WHAT THE EXERCISE ASKS:
Reproduce every line of the data, exactly and without its pictures.

DATASET EXCERPT:
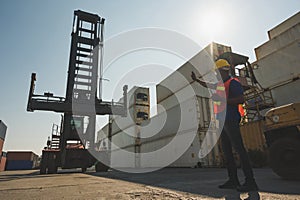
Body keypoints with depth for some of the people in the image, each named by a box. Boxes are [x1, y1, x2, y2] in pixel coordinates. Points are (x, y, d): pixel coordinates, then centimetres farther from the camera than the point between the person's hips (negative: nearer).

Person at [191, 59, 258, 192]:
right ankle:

RESULT:
Body keypoints with depth for some of the people in the image, each named by a box. Boxes are [x1, y1, x2, y2] in pixel coordinates. Points are (x, y, d): pixel coordinates, then centimetres farther from the camera than the point between the person's hips (negative: nearer).

Person at [191, 59, 258, 192]:
right ankle:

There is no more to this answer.